> [Aim of the task]: Return the entries below verbatim. Pictures stay out.

(Collected data)
^^^^
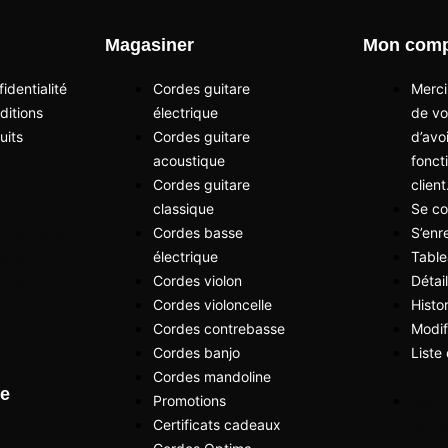
Magasiner
Mon comp
identialité
Cordes guitare
Merci
ditions
électrique
de vo
uits
Cordes guitare
d’avo
acoustique
fonct
Cordes guitare
client
classique
Se co
identialité
Cordes basse
S’enr
ditions
électrique
Table
uits
Cordes violon
Détai
Cordes violoncelle
Hist
Cordes contrebasse
Modif
Cordes banjo
Liste
Cordes mandoline
re
Promotions
Merci
Certificats cadeaux
de vo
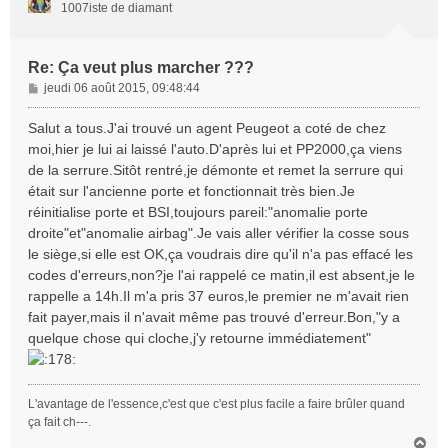
1007iste de diamant
Re: Ça veut plus marcher ???
M
jeudi 06 août 2015, 09:48:44
e
s
Salut a tous.J'ai trouvé un agent Peugeot a coté de chez
s
moi,hier je lui ai laissé l'auto.D'après lui et PP2000,ça viens
a
de la serrure.Sitôt rentré,je démonte et remet la serrure qui
g
était sur l'ancienne porte et fonctionnait très bien.Je
e
réinitialise porte et BSI,toujours pareil:"anomalie porte
droite"et"anomalie airbag".Je vais aller vérifier la cosse sous
le siège,si elle est OK,ça voudrais dire qu'il n'a pas effacé les
codes d'erreurs,non?je l'ai rappelé ce matin,il est absent,je le
rappelle a 14h.Il m'a pris 37 euros,le premier ne m'avait rien
fait payer,mais il n'avait même pas trouvé d'erreur.Bon,"y a
quelque chose qui cloche,j'y retourne immédiatement"
L'avantage de l'essence,c'est que c'est plus facile a faire brûler quand
ça fait ch---.
H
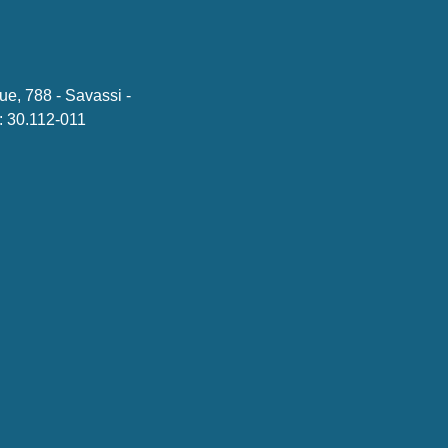
ue, 788 - Savassi -
 30.112-011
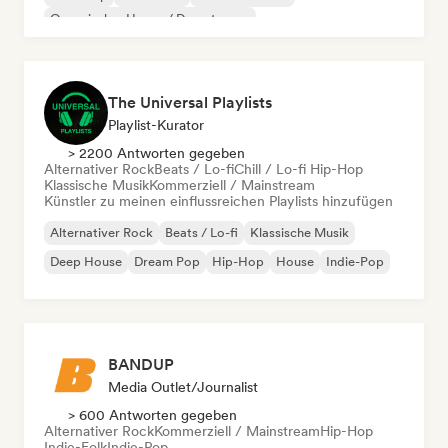
Organischer House / Downtempo
The Universal Playlists
Playlist-Kurator
> 2200 Antworten gegeben
Alternativer Rock
Beats / Lo-fi
Chill / Lo-fi Hip-Hop
Klassische Musik
Kommerziell / Mainstream
Künstler zu meinen einflussreichen Playlists hinzufügen
Alternativer Rock
Beats / Lo-fi
Klassische Musik
Deep House
Dream Pop
Hip-Hop
House
Indie-Pop
BANDUP
Media Outlet/Journalist
> 600 Antworten gegeben
Alternativer Rock
Kommerziell / Mainstream
Hip-Hop
Indie-Folk
Indie-Pop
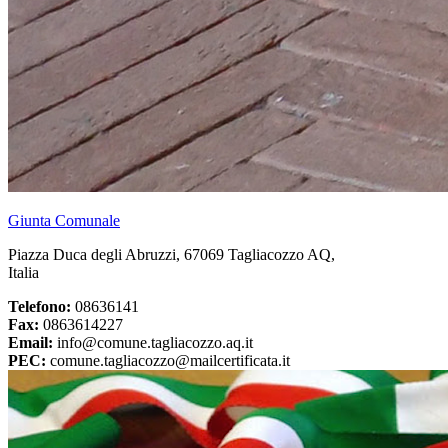
Giunta Comunale
Piazza Duca degli Abruzzi, 67069 Tagliacozzo AQ,
Italia
Telefono:
08636141
Fax:
0863614227
Email:
info@comune.tagliacozzo.aq.it
PEC:
comune.tagliacozzo@mailcertificata.it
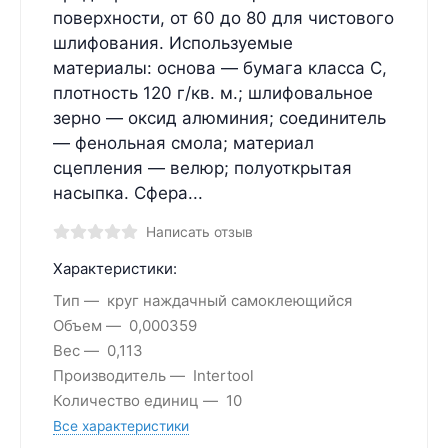
поверхности, от 60 до 80 для чистового
шлифования. Используемые
материалы: основа — бумага класса С,
плотность 120 г/кв. м.; шлифовальное
зерно — оксид алюминия; соединитель
— фенольная смола; материал
сцепления — велюр; полуоткрытая
насыпка. Сфера...
Написать отзыв
Характеристики:
Тип
круг наждачный самоклеющийся
Объем
0,000359
Вес
0,113
Производитель
Intertool
Количество единиц
10
Все характеристики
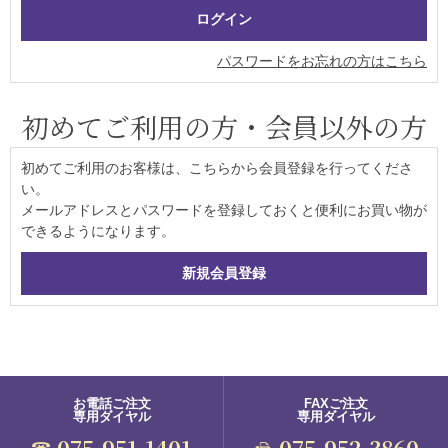
パスワードをお忘れの方はこちら
初めてご利用の方・会員以外の方
初めてご利用のお客様は、こちらから会員登録を行ってくださ
い。
メールアドレスとパスワードを登録しておくと便利にお買い物が
できるようになります。
お電話ご注文
FAXご注文
専用ダイヤル
専用ダイヤル
075-951-1401
075-952-3860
^^^^
> [Result for this exercise]:
Magasiner
Mon comp
identialité
Cordes guitare
Merci
ditions
électrique
de vo
uits
Cordes guitare
d’avo
acoustique
fonct
Cordes guitare
client
classique
Se co
identialité
Cordes basse
S’enr
ditions
électrique
Table
uits
Cordes violon
Détai
Cordes violoncelle
Hist
Cordes contrebasse
Modif
Cordes banjo
Liste
Cordes mandoline
re
Promotions
Merci
Certificats cadeaux
de vo
1007iste de diamant
Re: Ça veut plus marcher ???
M
jeudi 06 août 2015, 09:48:44
e
s
Salut a tous.J'ai trouvé un agent Peugeot a coté de chez
s
moi,hier je lui ai laissé l'auto.D'après lui et PP2000,ça viens
a
de la serrure.Sitôt rentré,je démonte et remet la serrure qui
g
était sur l'ancienne porte et fonctionnait très bien.Je
e
réinitialise porte et BSI,toujours pareil:"anomalie porte
droite"et"anomalie airbag".Je vais aller vérifier la cosse sous
le siège,si elle est OK,ça voudrais dire qu'il n'a pas effacé les
codes d'erreurs,non?je l'ai rappelé ce matin,il est absent,je le
rappelle a 14h.Il m'a pris 37 euros,le premier ne m'avait rien
fait payer,mais il n'avait même pas trouvé d'erreur.Bon,"y a
quelque chose qui cloche,j'y retourne immédiatement"
L'avantage de l'essence,c'est que c'est plus facile a faire brûler quand
ça fait ch---.
H
ue, 788 - Savassi -
 30.112-011
Organischer House / Downtempo
The Universal Playlists
Playlist-Kurator
> 2200 Antworten gegeben
Alternativer Rock
Beats / Lo-fi
Chill / Lo-fi Hip-Hop
Klassische Musik
Kommerziell / Mainstream
Künstler zu meinen einflussreichen Playlists hinzufügen
Alternativer Rock
Beats / Lo-fi
Klassische Musik
Deep House
Dream Pop
Hip-Hop
House
Indie-Pop
BANDUP
Media Outlet/Journalist
> 600 Antworten gegeben
Alternativer Rock
Kommerziell / Mainstream
Hip-Hop
Indie-Folk
Indie-Pop
Giunta Comunale
Piazza Duca degli Abruzzi, 67069 Tagliacozzo AQ,
Italia
Telefono:
08636141
Fax:
0863614227
Email:
info@comune.tagliacozzo.aq.it
PEC:
comune.tagliacozzo@mailcertificata.it
поверхности, от 60 до 80 для чистового
шлифования. Используемые
материалы: основа — бумага класса С,
плотность 120 г/кв. м.; шлифовальное
зерно — оксид алюминия; соединитель
— фенольная смола; материал
сцепления — велюр; полуоткрытая
насыпка. Сфера...
Написать отзыв
Характеристики:
Тип
круг наждачный самоклеющийся
Объем
0,000359
Вес
0,113
Производитель
Intertool
Количество единиц
10
Все характеристики
パスワードをお忘れの方はこちら
初めてご利用の方・会員以外の方
初めてご利用のお客様は、こちらから会員登録を行ってくださ
い。
メールアドレスとパスワードを登録しておくと便利にお買い物が
できるようになります。
お電話ご注文
FAXご注文
専用ダイヤル
専用ダイヤル
075-951-1401
075-952-3860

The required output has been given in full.